Use Case
Search API shall be used to provide a search in an external system.
The external system is accessed via SOAP.
Architecture
Stack of the application would look like this:
- Facet API
- Search API
- Search API integration of external system. (Like search_api_solr)
- Client to handle the connection etc. to the external system. (Like SolrPhpClient)
The external system has special needs and has to be configurable (wsdl, credentials), thus a SearchApiService
is created and registered with hook_search_api_service_info
.
And because the external system is a non entity data source, a dedicated SearchApiDataSource
is defined and registered with hook_search_api_item_type_info
.
Issue - chicken egg problem
The SearchApiDataSource
provides meta-data via getPropertyInfo()
and other methods. But in this use case these meta-data are located in the external system. This means we need to connect to the external system to fetch these meta-data. Since the connection properties / methods are decoupled in the specialized SearchApiService
and the index configuration, we need to access these data somehow. Unfortunately the SearchApiDataSource
doesn't know on which index it's currently acting - but without this information it's impossible to figure out which service / configuration has to be used.
Suggested solution
The only way I see how this could be solved is to make the SearchApiDataSource's
index aware.
This would change some of the current usage patterns:
- Pass always a
SearchApiIndex
to the constructor ofSearchApiDataSource's
.
Remove thetype
parameter - we can use$index->item_type
instead. - Remove the index parameter on these methods (and change the constructs in which they are called):
startTracking()
stopTracking()
trackItemInsert()
trackItemChange()
trackItemQueued()
trackItemIndexed()
trackItemDelete()
getChangedItems()
getIndexStatus()
To verify I missed nothing in the above description I rewrote the whole code according to my suggestion.

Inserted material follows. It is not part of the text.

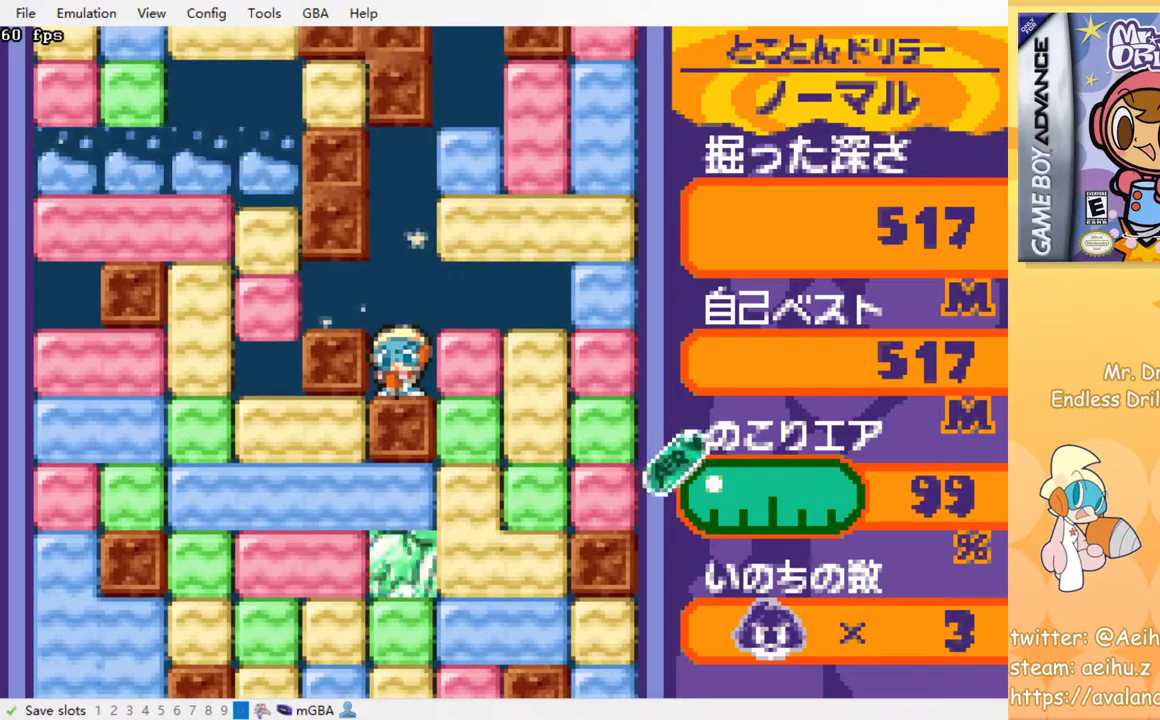
{"buttons": ["DPAD_RIGHT"], "left_stick": "center", "events": [[283, "DPAD_RIGHT", "down"], [350, "SQUARE", "down"], [433, "SQUARE", "up"]]}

Attached patch was created using the facetapi branch of the dedicated sandbox.
After all the changes I'm able now to do something like this $this->index->server()->ping()
in SearchApiDataSource::getPropertyInfo()
:)
Comment | File | Size | Author |
---|---|---|---|
search_api-chicken-egg-issue.patch | 34.32 KB | das-peter | |
Comments
Comment #1
drunken monkeyHuh. Wow, that's quite some patch …

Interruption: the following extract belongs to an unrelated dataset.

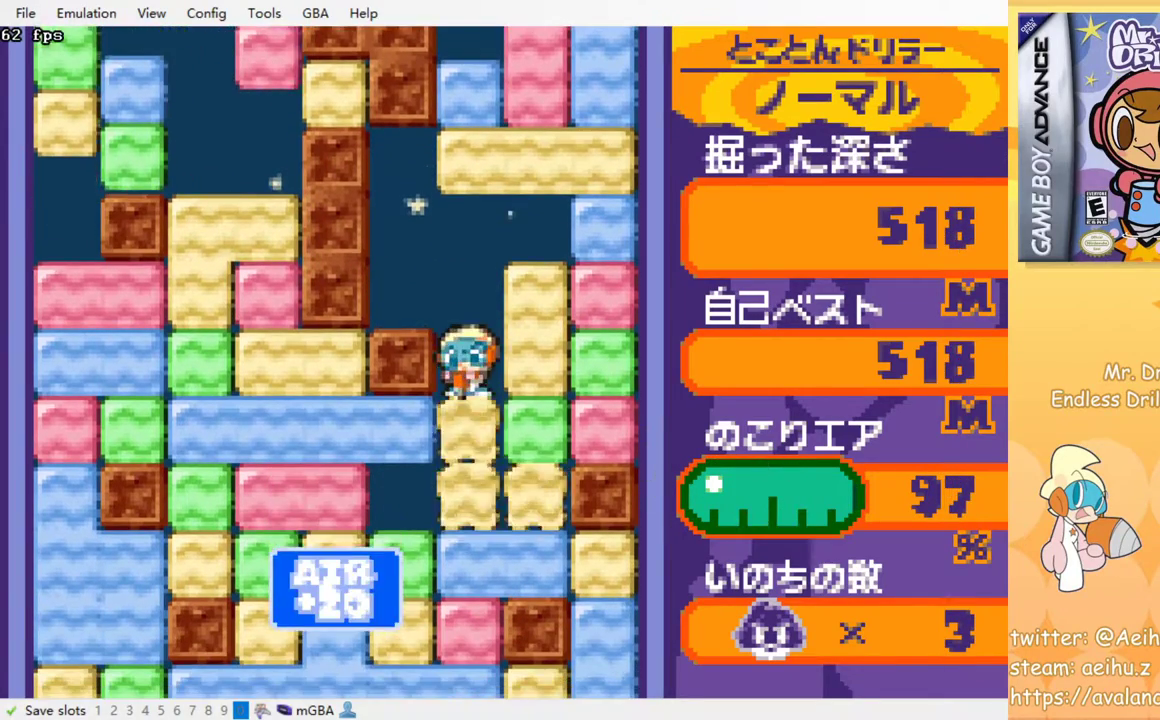
{"buttons": ["SQUARE"], "left_stick": "center", "events": [[17, "DPAD_DOWN", "up"], [50, "SQUARE", "up"], [117, "SQUARE", "down"], [200, "SQUARE", "up"], [283, "SQUARE", "down"], [350, "SQUARE", "up"], [450, "SQUARE", "down"]]}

I'm really reluctant to a) make such a huge API change and b) weaken the decoupling of data source and index. Also, the type is supposed to stay fixed throughout the Search API. It's weird when it can change (or at least all properties) when you change the server. From an architectural point of view, the data source just shouldn't depend on the index it is used by.
What if you just encoded the connection information (e.g., the server's machine name, or some other mechanism) in the item type name? That would be much cleaner anyways (as the different servers seem to represent different types after all).
Comment #2
das-peter CreditAttribution: das-peter commentedThanks for your feedback.
I absolutely understand your perspective.
However let me tell you what my thoughts were before I decided to create this patch.
The index is the glue between the datasource (item type) and the server - and while I can't imagine a use case where the server has to use the index, the datasource makes excessive usage of the index.
Direct usage in the methods I've listed above - but also indirect usage over the method
getMetadataWrapper
which is used in several places inSearchApiAbstractDataSourceController
.And not to forget
getMetadataWrapper()
calls my chicken egg problem placegetPropertyInfo()
.If I try to look at this from a higher level it seems to me the current design is to drupal/entity centric.
As long as we use the entity datasource only, the type is enough information to do all the necessary stuff in the datasource (fetch entity metadata) - but only because we're acting in the framework that we base on. There the only needed "glue" is the type.
Of course, rely on just the type has some advantages in perspective of usage convenience in the framework (creating an array of indexes with the same type and pass them as parameter).
For me the external datasource use case unmasks the need for a relation instead a decoupling.
The datasource needs the index in any case - at the moment it's just called type because it's all that's necessary to cover the framework internal use cases.
Switching from type to index won't break the framework internal use case, simply because the necessary type information is embedded in the index.
Changing this "decoupling" to a real relation might look like loosing flexibility on code perspective but for me it seems more like enhancing the flexibility in terms of use cases.
Comment #3
drunken monkeySorry, but I still don't really see why there should be a dependency, or why you can't just encode the information in the type.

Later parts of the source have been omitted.